> _Отрывок из текста_:
———
Казалось, что при такой близости к зрителям артисты должны постоянно взаимодействовать с залом, призывать его к соучастию. Но нет, всё здесь происходило вопреки ожиданиям. Даже в этом спектакле-концерте всех актеров словно бы какая-то невидимая завеса отъединяла от зала. Каждый был погружен в свой образ, никто не играл «на зрителя». Была эта отделенность подчеркнута светом. Именно он был призван разграничивать сцену и зал, и всегда, во всех спектаклях Театра на Юго-Западе, свет играл и эту важную роль. А в том первом увиденном мною спектакле меня поразила пластика актеров, также выявленная при помощи умело продуманного светового оформления. Внезапно сцена погружалась во мрак, и под страбоскопическими вспышками световой «пушки» возникали движущиеся под музыку фигуры, они замирали в необычных позах, и это был фантастически красивый танец, и было в этих замерших на темном фоне светлых фигурках что-то от графики и от черно-белого кинематографа. В этом простеньком спектакле была какая-то притягательная сила, и она снова привела меня в этот театр. И потом я ходила на все спектакли, и не по одному разу. И водила всех своих друзей и знакомых. И они тоже ходили в этот театр, хотя жили не так близко от него, как я, и тоже приводили своих знакомых. Так ширился при театре-студии на Юго-Западе круг московской интеллигенции, о котором я упомянула вначале.
Отправной точкой в создании этого круга была переводчица, преподаватель Института иностранных языков Марина Дмитриевна Литвинова. Однажды, увидев поблизости от своего дома странную очередь непонятно за чем, она заинтересовалась, что за товар тут продают, а узнав, что это за «товар» и что его дают бесплатно, сочла такое дело несправедливым, пустила «шапку по кругу», все охотно сдали по рублю, она зашла к режиссеру и выложила ему на стол эту мощную выручку. Валерий Романович отказывался, но Марина Дмитриевна обладает умением убеждать в том, в чем убеждена сама, а она была убеждена, что за работу надо платить. Затем она пошла в театр, сразу же оценила его, подружилась с Беляковичем и стала активным пропагандистом (она и возглавила худсовет, участвовавший в тех райисполкомовских приёмках) и в некотором роде спонсором Театра на Юго-Западе. Те представители интеллигенции, которых Марина Дмитриевна привлекла к театру, всегда собирали пусть небольшие деньги, но и они шли в дело. Круг ее общения был широк, и она привела в театр многих и, в частности, своих зарубежных друзей – переводчиков. Привела она и литератора Наталью Аркадьевну Кайдалову, которая долгие годы была завлитом театра. Ее знания, вкус и связи в литературных кругах сыграли большую роль в становлении театра.
———
> _Материал_:
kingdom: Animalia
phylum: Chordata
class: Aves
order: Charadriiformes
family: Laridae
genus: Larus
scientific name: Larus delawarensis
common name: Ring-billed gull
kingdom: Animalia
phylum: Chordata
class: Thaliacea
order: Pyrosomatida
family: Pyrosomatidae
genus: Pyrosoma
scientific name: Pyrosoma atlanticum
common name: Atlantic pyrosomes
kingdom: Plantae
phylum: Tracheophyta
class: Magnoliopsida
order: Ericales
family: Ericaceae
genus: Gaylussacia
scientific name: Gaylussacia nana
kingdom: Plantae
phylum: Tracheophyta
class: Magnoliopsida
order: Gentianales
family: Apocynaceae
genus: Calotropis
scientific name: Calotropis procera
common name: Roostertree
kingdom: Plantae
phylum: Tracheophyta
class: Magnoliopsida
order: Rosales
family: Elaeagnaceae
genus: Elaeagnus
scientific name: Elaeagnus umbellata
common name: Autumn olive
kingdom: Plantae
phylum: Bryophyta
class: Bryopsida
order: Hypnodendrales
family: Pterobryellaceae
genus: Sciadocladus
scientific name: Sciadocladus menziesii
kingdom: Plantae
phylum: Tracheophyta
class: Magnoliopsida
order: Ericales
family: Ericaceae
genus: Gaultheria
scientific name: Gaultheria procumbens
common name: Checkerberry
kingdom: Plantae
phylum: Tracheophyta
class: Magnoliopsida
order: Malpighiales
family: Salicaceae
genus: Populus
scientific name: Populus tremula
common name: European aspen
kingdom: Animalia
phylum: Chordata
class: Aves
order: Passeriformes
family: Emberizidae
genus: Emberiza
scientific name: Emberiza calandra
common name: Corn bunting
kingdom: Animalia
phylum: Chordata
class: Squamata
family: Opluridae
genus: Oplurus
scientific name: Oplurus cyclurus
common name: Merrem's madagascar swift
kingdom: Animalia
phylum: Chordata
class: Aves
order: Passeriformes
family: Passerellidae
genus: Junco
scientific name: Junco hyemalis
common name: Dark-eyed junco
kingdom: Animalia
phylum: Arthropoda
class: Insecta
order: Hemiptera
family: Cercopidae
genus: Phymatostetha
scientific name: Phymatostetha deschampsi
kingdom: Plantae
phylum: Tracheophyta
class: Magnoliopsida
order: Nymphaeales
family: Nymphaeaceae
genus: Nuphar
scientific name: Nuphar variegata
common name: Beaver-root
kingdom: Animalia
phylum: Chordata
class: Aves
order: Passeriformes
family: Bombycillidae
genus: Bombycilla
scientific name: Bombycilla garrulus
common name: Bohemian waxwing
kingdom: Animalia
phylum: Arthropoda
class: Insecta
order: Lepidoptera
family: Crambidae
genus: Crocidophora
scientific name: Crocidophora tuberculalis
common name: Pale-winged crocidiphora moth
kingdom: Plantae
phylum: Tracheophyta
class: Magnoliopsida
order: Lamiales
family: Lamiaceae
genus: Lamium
———
> _Выполните задания_:
A - Кто, согласно отрывку о Театре на Юго-Западе, много лет работал завлитом этого театра?
B - Продолжите отрывок о Театре на Юго-Западе после его последнего предложения.

> _Ответы по порядку_:
A - Литератор Наталья Аркадьевна Кайдалова.

B -
В те годы я работала в «Дружбе народов», и мы провели несколько редакционных походов на разные спектакли. То же мы делали и вместе с дружественным нам коллективом Института мировой литературы. На такие походы мы заказывали зал целиком, и тогда из собранных денег получалась какая-то более ли менее приличная сумма. А главное, в театр приходили люди, которые разбирались в искусстве, они узнавали новый для себя театр, оценивали его по достоинству, привлекали к нему своих коллег и друзей, и именно благодаря этому о Театре на Юго-Западе писали в то время в основном литературные критики. Помню прекрасную статью Игоря Золотусского о «Ревизоре». Не говоря уже о многочисленных и глубоких статьях Льва Аннинского. А артистам нравилось играть перед такой аудиторией, о чем мне говорил режиссер. Поначалу они волновались – все-таки не простая публика, - но вскоре раскрепощались, почувствовав особенное понимание и доброжелательность, и играли в полную силу. После триумфального шествия «Гамлета» по Британии театром заинтересовались за рубежом, и в подвальчик на окраине Москвы зачастили заграничные гости. У меня было два опыта сопровождения иностранцев в Театр на Юго-Западе, и я расскажу о них, поскольку это были не просто визиты из любопытства.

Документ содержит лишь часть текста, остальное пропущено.